INSTRUCTIONS:
1) Write out the part of the Flink mailing-list reply between "On Thu, Oct 1, 2015 at 11:45" and "do the job).", inclusive.
2) Repeat the lines of the records between the lines holding "Hot deals for a Uluru ge" and "Thin and Light No-Show Socks 3", inclusive, and leave the pictures out of your answer.

╭─ TEXT PROVIDED

Re: All but one TMs connect when JM has more than 16G of memory

Robert Metzger Thu, 01 Oct 2015 02:52:12 -0700

Feel free to contribute a documentation to Flink on how to run Flink on
SLURM.


On Thu, Oct 1, 2015 at 11:45 AM, Robert Schmidtke <ro.schmid...@gmail.com>
wrote:

> I see, thanks for the info. I only have access to my cluster via SLURM and
> we don't have ssh between our nodes which is why I haven't really
> considered the Standalone mode. A colleague has set up YARN on SLURM and it
> was just the easiest to use. I briefly looked into the Flink Standalone
> mode but dropped it because I thought YARN would be possible after all. It
> seems I'm going to have a deeper look into starting the master and slaves
> with SLURM's srun instead of ssh (I guess a slight modification of
> start-cluster.sh should do the job).
>
> On Thu, Oct 1, 2015 at 11:30 AM, Robert Metzger <rmetz...@apache.org>
> wrote:
>
>> Hi,
>> there is currently no option for forcing certain containers onto specific
>> machines.
>> For running the JM (or any other YARN container) on the AM host, you
>> first need to have a NodeManager running on the host with the RM. Maybe
>> YARN is smart enough to schedule the small JM container onto that machine.

╰─
╭─ DATA EXCERPTS

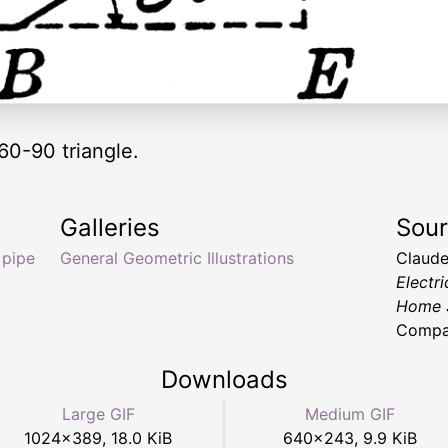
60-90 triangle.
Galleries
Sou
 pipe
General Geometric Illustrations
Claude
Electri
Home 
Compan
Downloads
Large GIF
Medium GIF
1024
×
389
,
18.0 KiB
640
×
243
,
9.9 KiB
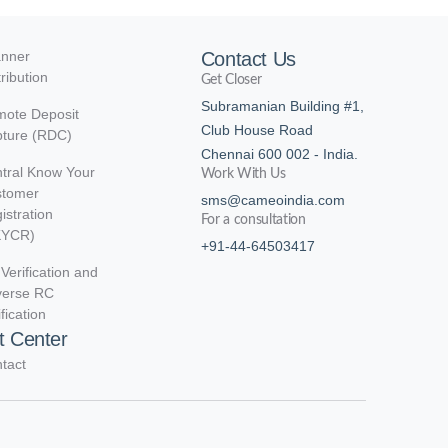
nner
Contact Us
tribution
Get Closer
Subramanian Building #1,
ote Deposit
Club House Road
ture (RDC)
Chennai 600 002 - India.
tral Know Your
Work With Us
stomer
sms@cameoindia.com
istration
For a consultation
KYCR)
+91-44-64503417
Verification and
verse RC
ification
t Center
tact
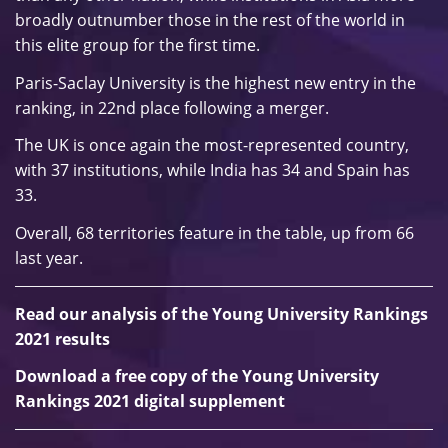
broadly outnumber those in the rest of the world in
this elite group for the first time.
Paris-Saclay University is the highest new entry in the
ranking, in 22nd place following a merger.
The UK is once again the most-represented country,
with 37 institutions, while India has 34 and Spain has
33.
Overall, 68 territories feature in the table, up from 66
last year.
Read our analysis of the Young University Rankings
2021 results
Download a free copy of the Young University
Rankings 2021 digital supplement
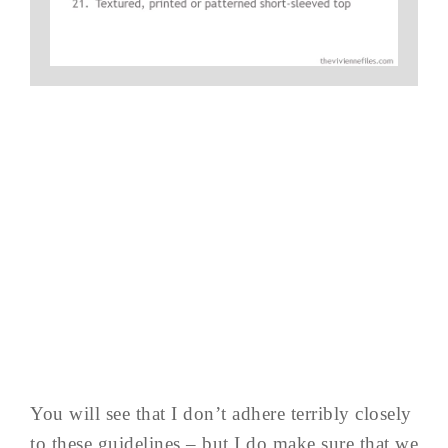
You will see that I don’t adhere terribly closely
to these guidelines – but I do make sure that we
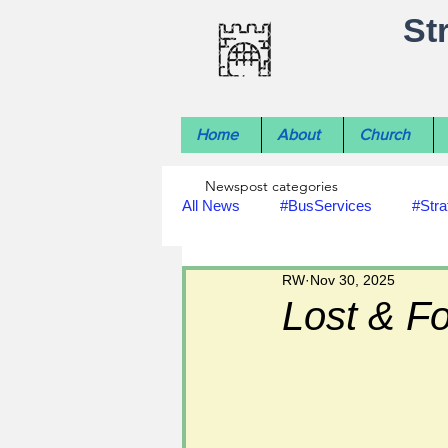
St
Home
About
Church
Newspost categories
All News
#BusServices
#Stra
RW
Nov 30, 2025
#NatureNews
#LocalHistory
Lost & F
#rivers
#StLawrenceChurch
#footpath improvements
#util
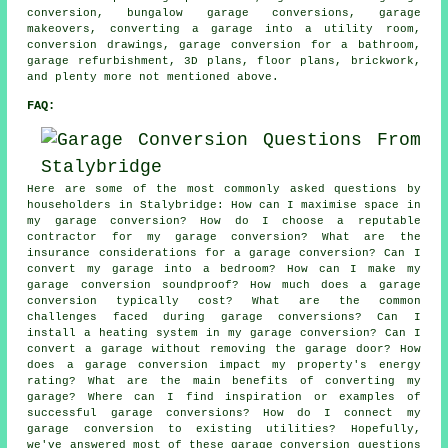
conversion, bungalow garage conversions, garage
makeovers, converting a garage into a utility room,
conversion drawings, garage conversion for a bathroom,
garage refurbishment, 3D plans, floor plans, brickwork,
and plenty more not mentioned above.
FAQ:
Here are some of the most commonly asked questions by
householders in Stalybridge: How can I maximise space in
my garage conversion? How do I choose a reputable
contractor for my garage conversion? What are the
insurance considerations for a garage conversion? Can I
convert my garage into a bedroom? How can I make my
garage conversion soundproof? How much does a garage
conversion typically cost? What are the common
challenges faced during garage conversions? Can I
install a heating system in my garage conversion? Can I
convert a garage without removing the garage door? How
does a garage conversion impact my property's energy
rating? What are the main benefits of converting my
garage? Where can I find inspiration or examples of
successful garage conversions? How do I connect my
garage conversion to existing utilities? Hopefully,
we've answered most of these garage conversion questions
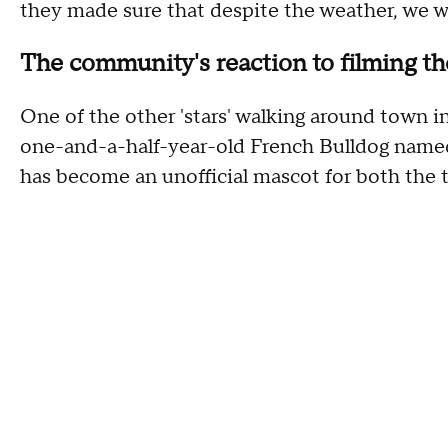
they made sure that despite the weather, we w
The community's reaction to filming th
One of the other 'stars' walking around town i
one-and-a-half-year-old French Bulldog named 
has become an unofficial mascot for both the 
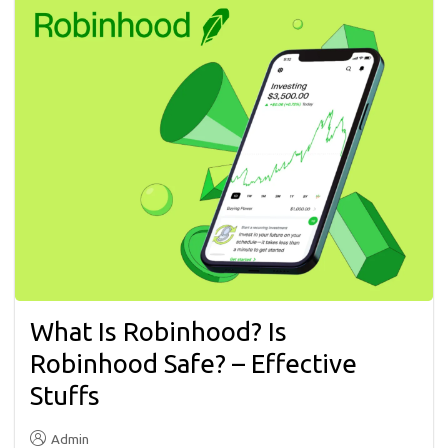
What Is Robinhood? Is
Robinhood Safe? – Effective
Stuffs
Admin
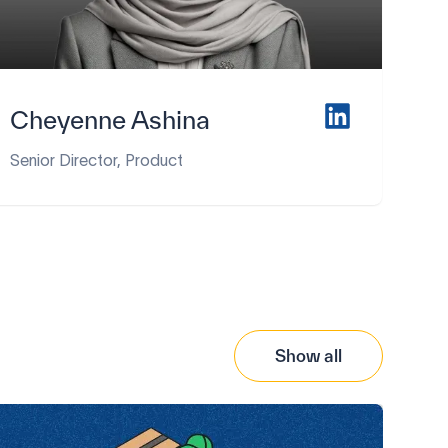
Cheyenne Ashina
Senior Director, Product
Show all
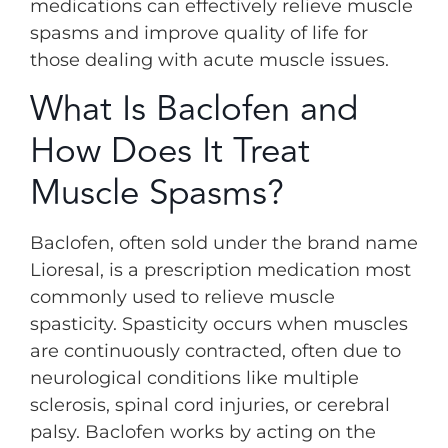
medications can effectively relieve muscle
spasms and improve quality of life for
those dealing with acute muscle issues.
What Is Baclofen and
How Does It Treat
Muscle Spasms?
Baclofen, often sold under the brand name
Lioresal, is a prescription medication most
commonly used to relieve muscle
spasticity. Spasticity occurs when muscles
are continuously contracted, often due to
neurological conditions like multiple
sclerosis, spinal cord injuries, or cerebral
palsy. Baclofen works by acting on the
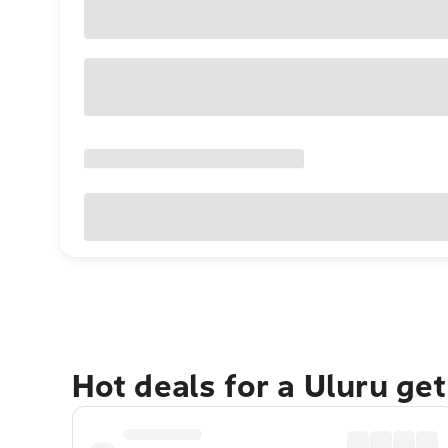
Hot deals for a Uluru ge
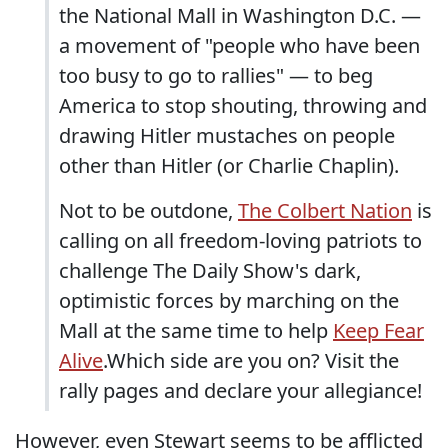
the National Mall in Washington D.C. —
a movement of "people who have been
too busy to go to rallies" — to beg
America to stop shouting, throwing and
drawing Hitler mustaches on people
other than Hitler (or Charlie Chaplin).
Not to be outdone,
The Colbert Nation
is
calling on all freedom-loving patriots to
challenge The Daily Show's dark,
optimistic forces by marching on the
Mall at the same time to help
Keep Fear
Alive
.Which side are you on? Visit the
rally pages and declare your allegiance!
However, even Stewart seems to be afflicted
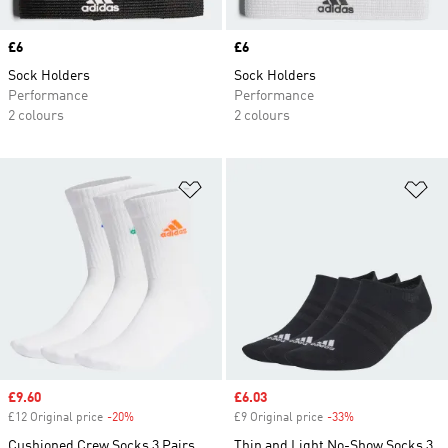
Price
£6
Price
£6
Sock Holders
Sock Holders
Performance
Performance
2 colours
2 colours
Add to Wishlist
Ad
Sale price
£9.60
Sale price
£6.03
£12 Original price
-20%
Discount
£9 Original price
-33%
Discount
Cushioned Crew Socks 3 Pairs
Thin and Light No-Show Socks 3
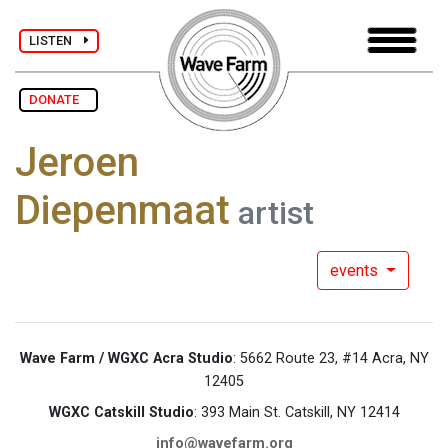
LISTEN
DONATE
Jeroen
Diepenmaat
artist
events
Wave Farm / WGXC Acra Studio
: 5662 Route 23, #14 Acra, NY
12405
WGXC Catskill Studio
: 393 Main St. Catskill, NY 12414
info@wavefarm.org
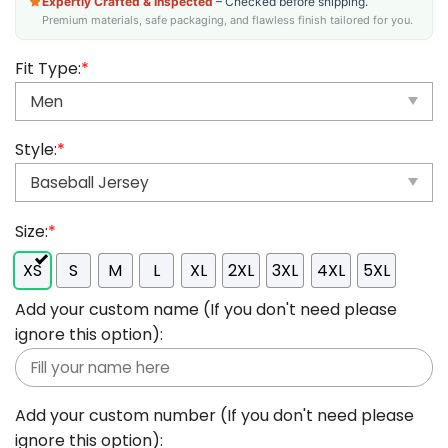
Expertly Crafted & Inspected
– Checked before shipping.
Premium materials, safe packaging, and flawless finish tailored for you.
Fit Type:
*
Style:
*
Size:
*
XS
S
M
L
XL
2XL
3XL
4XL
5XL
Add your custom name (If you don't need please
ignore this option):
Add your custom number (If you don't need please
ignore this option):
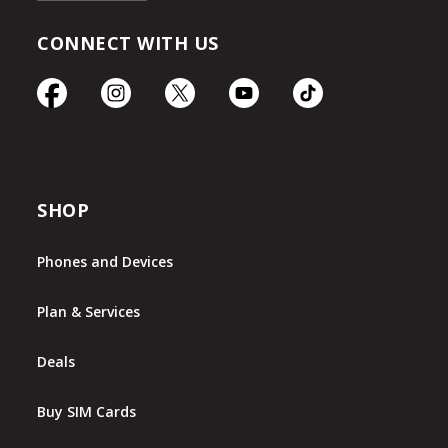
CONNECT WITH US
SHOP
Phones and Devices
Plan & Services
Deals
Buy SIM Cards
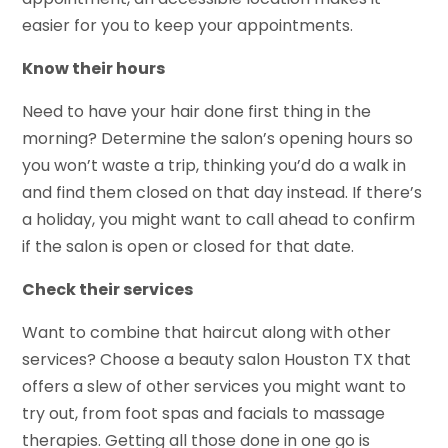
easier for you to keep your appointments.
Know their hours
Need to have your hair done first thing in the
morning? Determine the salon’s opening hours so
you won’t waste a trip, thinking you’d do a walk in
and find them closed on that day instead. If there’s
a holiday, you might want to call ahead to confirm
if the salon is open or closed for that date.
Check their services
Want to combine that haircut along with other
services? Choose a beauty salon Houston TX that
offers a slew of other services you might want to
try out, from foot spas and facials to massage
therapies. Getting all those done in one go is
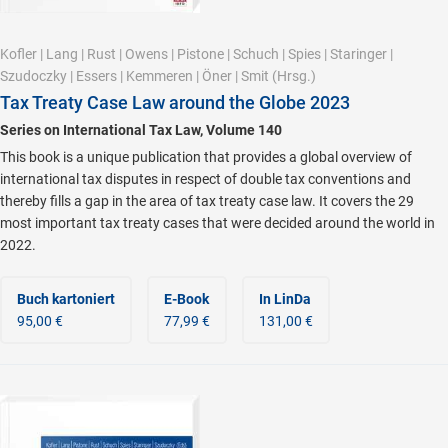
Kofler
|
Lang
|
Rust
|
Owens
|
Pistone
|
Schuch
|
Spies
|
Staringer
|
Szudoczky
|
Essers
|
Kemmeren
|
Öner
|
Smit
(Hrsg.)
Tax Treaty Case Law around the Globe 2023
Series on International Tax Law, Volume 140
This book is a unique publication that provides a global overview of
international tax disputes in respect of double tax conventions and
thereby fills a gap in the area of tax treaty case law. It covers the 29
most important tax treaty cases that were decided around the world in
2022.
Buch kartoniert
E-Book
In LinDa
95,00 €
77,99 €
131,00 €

╰─

ANSWERS GIVEN:
1)
On Thu, Oct 1, 2015 at 11:45 AM, Robert Schmidtke <ro.schmid...@gmail.com>
wrote:

> I see, thanks for the info. I only have access to my cluster via SLURM and
> we don't have ssh between our nodes which is why I haven't really
> considered the Standalone mode. A colleague has set up YARN on SLURM and it
> was just the easiest to use. I briefly looked into the Flink Standalone
> mode but dropped it because I thought YARN would be possible after all. It
> seems I'm going to have a deeper look into starting the master and slaves
> with SLURM's srun instead of ssh (I guess a slight modification of
> start-cluster.sh should do the job).

2)
Hot deals for a Uluru ge
the National Mall in Washington D.C. —
a movement of "people who have been
too busy to go to rallies" — to beg
America to stop shouting, throwing and
drawing Hitler mustaches on people
other than Hitler (or Charlie Chaplin).
Not to be outdone,
The Colbert Nation
is
calling on all freedom-loving patriots to
challenge The Daily Show's dark,
optimistic forces by marching on the
Mall at the same time to help
Keep Fear
Alive
.Which side are you on? Visit the
rally pages and declare your allegiance!
However, even Stewart seems to be afflicted
Price
£6
Price
£6
Sock Holders
Sock Holders
Performance
Performance
2 colours
2 colours
Add to Wishlist
Ad
Sale price
£9.60
Sale price
£6.03
£12 Original price
-20%
Discount
£9 Original price
-33%
Discount
Cushioned Crew Socks 3 Pairs
Thin and Light No-Show Socks 3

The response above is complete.